Rhode Island built its own exchange and got off to a rocky start because of unexpected demand. “On the first day, we crashed for an hour or two because of the volume,” says Dara Chadwick, Chief, Strategic Communications and Media Relations, HealthSource RI. “We added some servers to boost capacity, and it’s been relatively smooth ever since,” though they did experience ID verification issues, as most of the other state exchanges did, caused by problems on the federal end of things.
As of Oct. 26, HealthSource RI has logged 89,310 unique visits, 9,687 accounts created and 3,762 completed and processed apps. The contact center registers nearly 17,000 calls or walk-ins. “We are pleased with the interest we have seen and surprised at the number of walk-ins to our Contact Center,” Chadwick ways.

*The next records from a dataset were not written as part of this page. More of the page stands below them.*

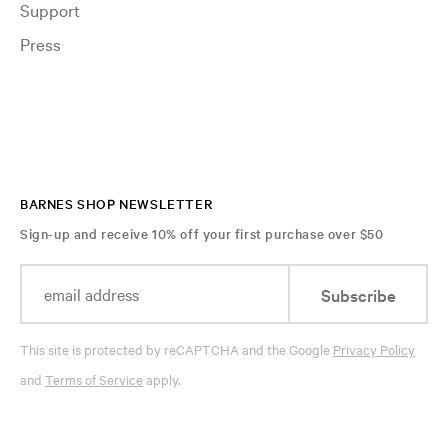
Support
Press
BARNES SHOP NEWSLETTER
Sign-up and receive 10% off your first purchase over $50
Subscribe
This site is protected by reCAPTCHA and the Google
Privacy Policy
and
Terms of Service
apply.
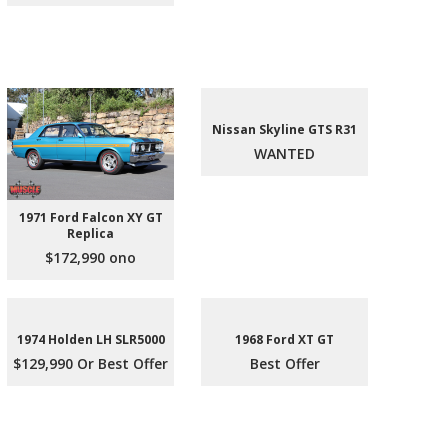
Nissan Skyline GTS R31
WANTED
1971 Ford Falcon XY GT
Replica
$172,990 ono
1974 Holden LH SLR5000
1968 Ford XT GT
$129,990 Or Best Offer
Best Offer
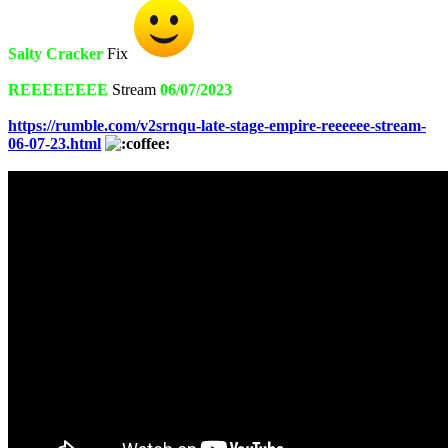
Salty Cracker
Fix
REEEEEEEE
Stream
06/07/2023
https://rumble.com/v2srnqu-late-stage-empire-reeeeee-stream-
06-07-23.html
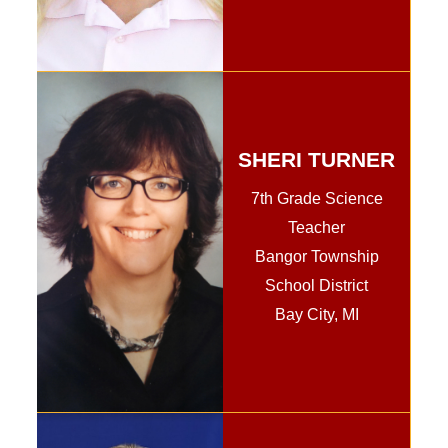
SHERI TURNER
7th Grade Science
Teacher
Bangor Township
School District
Bay City, MI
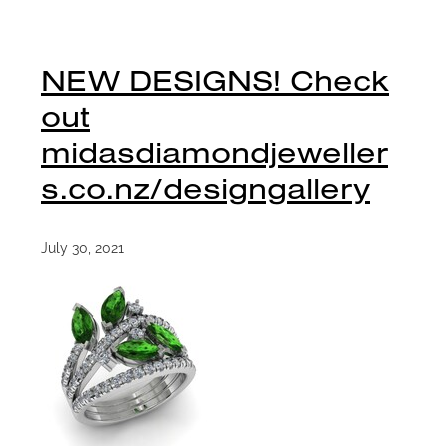
NEW DESIGNS! Check
out
midasdiamondjeweller
s.co.nz/designgallery
July 30, 2021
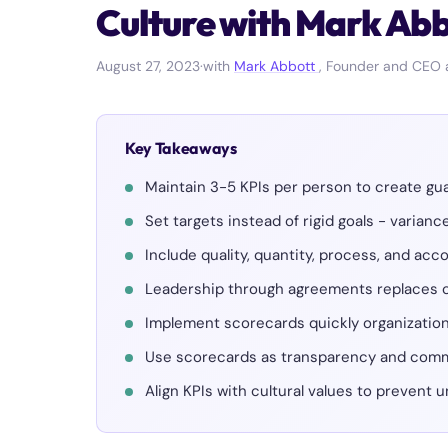
Culture with Mark Ab
August 27, 2023
·
with
Mark Abbott
, Founder and CEO 
Key Takeaways
Maintain 3-5 KPIs per person to create gu
Set targets instead of rigid goals - varian
Include quality, quantity, process, and acc
Leadership through agreements replace
Implement scorecards quickly organizatio
Use scorecards as transparency and comm
Align KPIs with cultural values to prevent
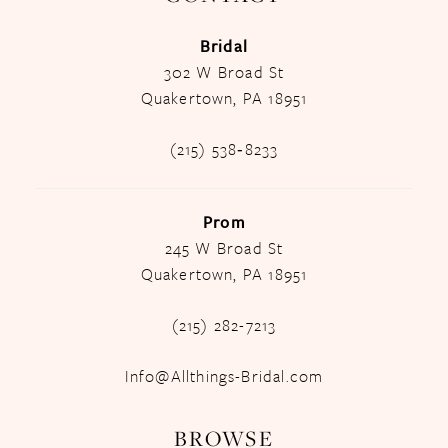
Bridal
302 W Broad St
Quakertown, PA 18951
(215) 538‑8233
Prom
245 W Broad St
Quakertown, PA 18951
(215) 282-7213
Info@Allthings-Bridal.com
BROWSE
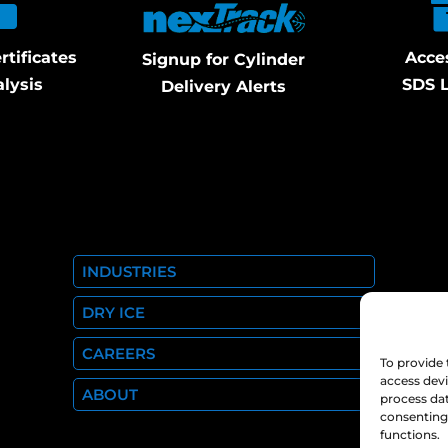
rtificates
Acce
Signup for Cylinder
alysis
SDS L
Delivery Alerts
INDUSTRIES
DRY ICE
CAREERS
To provide 
access devi
ABOUT
process dat
consenting 
functions.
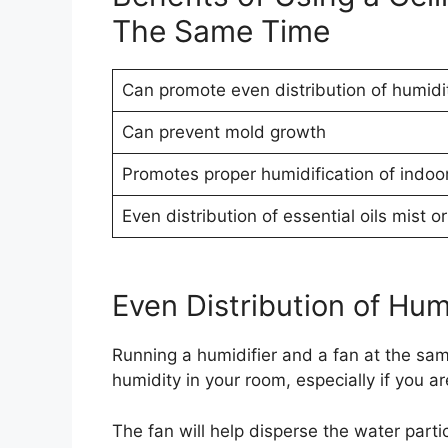
The Same Time
Can promote even distribution of humidi
Can prevent mold growth
Promotes proper humidification of indoor
Even distribution of essential oils mist 
Even Distribution of Hum
Running a humidifier and a fan at the sam
humidity in your room, especially if you ar
The fan will help disperse the water parti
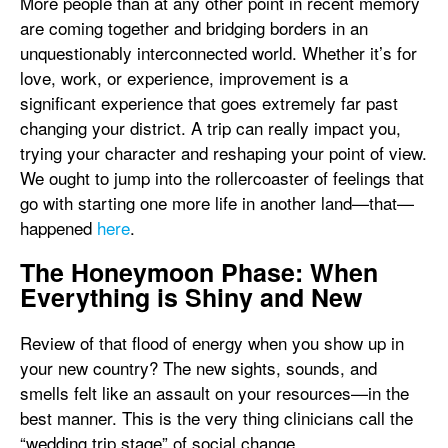
More people than at any other point in recent memory
are coming together and bridging borders in an
unquestionably interconnected world. Whether it’s for
love, work, or experience, improvement is a
significant experience that goes extremely far past
changing your district. A trip can really impact you,
trying your character and reshaping your point of view.
We ought to jump into the rollercoaster of feelings that
go with starting one more life in another land—that—
happened
here
.
The Honeymoon Phase: When
Everything is Shiny and New
Review of that flood of energy when you show up in
your new country? The new sights, sounds, and
smells felt like an assault on your resources—in the
best manner. This is the very thing clinicians call the
“wedding trip stage” of social change.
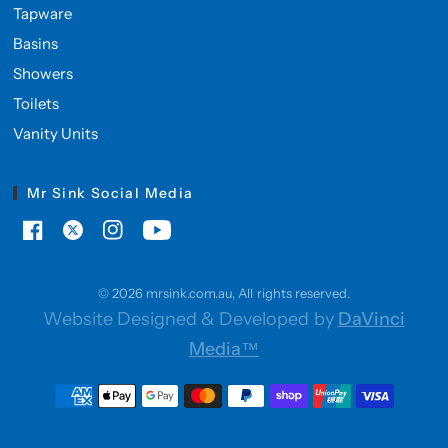
Tapware
Basins
Showers
Toilets
Vanity Units
Mr Sink Social Media
© 2026 mrsink.com.au, All rights reserved.
Website Designed & Developed by
DaVinci
Media™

Things are also “going OK” out in Washington state, says Richard Onizuka, CEO of Washington Health Benefit Exchange. “We have had our bumps like everybody else, but we are pleased the system is operational.” Those bumps include long wait times, again due to higher-than-anticipated volume. The Seattle Times reported that instead of the expected 2,500 calls a day to the call center, the actual number has averaged about 6,000 and gone as high 10,000 calls. That has resulted in wait times of about 25 minutes. Emails have also flowed in at the rate of about 500 a week. “We are ramping up resources, adding 20 new staffers today [Oct. 28] and another 50 in the next few weeks,” Onizuka says. “We want to get wait times down to less than a minute.”
Another setback involved the miscalculation of tax credits that affected about 8,000 people. “It was a miscommunication about monthly income vs. yearly income,” Onizuka says. “we put in a fix pretty quickly.”
So, one month into this thing, what does this mean? Frankly, no one knows. As with other states, Rhode Island has no real way to judge the numbers. “We have nothing to compare it to, whether it is good or bad,” Chadwick says. Out West, Onizuka recently made a presentation to the state legislature, including a section on “lessons learned.” One of the things I told them was, we didn’t know what we didn’t know,” he says. “This is a new world for all of us. We don’t know what normal is.”